- **Data to use**:
= = = = =

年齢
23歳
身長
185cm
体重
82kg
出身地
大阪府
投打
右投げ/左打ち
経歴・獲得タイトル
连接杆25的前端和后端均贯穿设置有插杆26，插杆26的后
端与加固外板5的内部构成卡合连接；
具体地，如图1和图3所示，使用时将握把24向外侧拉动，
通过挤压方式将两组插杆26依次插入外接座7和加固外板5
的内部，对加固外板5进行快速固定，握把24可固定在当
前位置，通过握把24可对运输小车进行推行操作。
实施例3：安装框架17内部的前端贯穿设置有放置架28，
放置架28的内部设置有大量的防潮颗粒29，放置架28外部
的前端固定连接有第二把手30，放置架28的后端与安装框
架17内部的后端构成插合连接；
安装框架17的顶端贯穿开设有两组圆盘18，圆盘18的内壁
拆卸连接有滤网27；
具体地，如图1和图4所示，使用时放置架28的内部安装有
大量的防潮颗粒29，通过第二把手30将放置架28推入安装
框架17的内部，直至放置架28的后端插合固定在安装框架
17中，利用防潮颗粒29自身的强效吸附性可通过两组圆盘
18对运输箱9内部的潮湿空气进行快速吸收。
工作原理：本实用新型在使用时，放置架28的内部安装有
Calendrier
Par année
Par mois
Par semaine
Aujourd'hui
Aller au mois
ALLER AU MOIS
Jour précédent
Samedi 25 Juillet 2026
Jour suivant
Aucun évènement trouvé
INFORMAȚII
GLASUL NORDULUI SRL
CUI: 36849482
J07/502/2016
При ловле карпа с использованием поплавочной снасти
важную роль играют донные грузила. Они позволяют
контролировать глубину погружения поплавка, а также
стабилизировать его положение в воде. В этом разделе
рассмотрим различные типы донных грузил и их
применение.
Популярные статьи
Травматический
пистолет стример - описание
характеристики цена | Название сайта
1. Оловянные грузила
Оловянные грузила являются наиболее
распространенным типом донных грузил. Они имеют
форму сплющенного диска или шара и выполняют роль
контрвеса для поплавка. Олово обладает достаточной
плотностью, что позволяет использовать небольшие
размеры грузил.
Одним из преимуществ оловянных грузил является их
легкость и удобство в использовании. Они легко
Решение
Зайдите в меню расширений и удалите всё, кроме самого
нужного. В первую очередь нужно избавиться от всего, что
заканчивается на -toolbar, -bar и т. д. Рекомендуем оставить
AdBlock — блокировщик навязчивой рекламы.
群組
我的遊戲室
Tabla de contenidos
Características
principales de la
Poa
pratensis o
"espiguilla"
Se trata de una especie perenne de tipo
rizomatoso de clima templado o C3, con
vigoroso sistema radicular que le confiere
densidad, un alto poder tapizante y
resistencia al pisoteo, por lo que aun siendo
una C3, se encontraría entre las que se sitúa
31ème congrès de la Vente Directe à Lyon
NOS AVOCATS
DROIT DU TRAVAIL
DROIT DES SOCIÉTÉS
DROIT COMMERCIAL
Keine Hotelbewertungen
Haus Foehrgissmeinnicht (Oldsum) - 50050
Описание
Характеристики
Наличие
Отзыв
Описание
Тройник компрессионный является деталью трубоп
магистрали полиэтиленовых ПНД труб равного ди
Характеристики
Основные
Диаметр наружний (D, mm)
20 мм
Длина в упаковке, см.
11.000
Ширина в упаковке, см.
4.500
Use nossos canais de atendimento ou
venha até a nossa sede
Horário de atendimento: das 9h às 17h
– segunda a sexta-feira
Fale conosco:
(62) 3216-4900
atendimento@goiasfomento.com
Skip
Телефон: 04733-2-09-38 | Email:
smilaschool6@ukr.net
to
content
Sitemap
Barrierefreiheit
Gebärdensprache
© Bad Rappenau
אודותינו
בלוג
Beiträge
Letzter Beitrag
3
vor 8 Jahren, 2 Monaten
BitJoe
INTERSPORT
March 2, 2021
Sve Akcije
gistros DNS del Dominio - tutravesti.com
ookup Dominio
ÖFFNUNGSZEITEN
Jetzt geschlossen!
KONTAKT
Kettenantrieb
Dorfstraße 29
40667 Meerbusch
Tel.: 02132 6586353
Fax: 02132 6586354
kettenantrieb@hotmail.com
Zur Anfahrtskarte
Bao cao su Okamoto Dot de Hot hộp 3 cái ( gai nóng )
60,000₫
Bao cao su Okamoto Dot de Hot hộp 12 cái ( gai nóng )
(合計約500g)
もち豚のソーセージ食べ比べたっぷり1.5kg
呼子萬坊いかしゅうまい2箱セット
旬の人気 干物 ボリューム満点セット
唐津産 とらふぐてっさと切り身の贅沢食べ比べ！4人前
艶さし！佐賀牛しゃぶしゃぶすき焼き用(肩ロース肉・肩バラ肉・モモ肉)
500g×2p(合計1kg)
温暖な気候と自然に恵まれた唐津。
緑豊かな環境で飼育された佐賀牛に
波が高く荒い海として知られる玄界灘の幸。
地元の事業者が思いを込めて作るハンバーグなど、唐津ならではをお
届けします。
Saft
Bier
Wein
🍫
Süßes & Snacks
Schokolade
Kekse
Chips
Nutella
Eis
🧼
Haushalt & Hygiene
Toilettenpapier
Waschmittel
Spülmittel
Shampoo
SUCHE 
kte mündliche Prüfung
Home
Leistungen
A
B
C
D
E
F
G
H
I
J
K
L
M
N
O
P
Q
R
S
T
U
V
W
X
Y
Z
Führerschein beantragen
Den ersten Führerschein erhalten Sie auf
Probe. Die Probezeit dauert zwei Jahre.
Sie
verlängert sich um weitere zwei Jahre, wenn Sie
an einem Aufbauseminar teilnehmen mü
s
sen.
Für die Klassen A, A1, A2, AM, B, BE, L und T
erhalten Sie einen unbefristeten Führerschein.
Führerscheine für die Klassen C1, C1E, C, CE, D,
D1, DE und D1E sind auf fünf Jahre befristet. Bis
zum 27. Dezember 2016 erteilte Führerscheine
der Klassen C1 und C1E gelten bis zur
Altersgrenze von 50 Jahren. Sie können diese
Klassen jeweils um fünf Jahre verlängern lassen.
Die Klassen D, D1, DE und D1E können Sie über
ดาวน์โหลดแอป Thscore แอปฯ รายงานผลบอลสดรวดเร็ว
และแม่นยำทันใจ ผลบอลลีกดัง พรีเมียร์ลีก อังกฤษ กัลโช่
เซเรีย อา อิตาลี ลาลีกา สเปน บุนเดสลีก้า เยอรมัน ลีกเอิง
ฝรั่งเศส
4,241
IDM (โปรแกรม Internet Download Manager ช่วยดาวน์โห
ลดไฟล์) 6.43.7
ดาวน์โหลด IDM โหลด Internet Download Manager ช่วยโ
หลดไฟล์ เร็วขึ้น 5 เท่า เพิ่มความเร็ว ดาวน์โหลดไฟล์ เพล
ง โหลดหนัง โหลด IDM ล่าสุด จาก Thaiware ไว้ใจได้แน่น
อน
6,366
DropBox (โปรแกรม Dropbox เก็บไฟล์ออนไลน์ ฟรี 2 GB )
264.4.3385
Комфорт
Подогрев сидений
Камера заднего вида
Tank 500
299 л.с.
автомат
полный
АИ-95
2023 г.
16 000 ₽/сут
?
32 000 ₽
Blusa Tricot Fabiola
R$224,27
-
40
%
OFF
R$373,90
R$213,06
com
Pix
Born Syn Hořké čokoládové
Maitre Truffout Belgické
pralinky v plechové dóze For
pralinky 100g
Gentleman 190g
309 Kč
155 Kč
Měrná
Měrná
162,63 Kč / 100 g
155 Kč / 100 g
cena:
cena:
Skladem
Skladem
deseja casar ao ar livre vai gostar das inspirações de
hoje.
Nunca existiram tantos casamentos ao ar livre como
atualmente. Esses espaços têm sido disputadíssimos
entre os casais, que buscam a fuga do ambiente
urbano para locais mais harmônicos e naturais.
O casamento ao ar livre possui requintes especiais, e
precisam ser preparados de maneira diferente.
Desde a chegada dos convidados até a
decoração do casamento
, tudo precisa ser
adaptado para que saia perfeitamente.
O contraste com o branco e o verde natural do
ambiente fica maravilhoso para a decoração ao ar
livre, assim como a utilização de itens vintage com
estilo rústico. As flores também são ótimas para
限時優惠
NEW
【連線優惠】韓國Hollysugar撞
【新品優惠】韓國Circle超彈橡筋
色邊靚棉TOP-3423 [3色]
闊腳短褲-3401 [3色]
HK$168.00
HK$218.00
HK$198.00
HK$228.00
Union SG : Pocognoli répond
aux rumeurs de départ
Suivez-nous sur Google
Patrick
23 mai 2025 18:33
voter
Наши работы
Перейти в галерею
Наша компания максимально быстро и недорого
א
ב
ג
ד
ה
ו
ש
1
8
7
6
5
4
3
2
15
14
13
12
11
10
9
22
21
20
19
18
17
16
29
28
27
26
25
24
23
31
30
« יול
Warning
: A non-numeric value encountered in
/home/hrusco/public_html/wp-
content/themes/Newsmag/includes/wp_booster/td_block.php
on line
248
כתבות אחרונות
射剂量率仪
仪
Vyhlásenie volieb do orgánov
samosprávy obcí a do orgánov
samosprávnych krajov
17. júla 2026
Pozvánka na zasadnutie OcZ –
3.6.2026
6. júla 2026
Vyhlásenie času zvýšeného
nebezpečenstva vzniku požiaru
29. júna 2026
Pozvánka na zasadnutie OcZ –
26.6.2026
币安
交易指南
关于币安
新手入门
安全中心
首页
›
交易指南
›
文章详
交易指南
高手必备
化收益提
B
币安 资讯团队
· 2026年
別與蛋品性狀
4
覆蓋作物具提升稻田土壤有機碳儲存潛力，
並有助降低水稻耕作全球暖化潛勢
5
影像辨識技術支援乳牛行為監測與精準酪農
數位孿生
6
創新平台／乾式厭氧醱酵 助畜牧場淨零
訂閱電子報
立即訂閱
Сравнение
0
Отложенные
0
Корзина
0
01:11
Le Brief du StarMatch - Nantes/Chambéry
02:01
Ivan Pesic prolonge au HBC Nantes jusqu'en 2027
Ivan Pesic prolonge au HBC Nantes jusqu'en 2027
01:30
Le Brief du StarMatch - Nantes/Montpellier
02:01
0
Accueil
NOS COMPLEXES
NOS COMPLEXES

= = = = =

- **Problem to solve**: Go line by line through the material above and return each one that includes "Okamoto".

- **Task result**:
Bao cao su Okamoto Dot de Hot hộp 3 cái ( gai nóng )
Bao cao su Okamoto Dot de Hot hộp 12 cái ( gai nóng )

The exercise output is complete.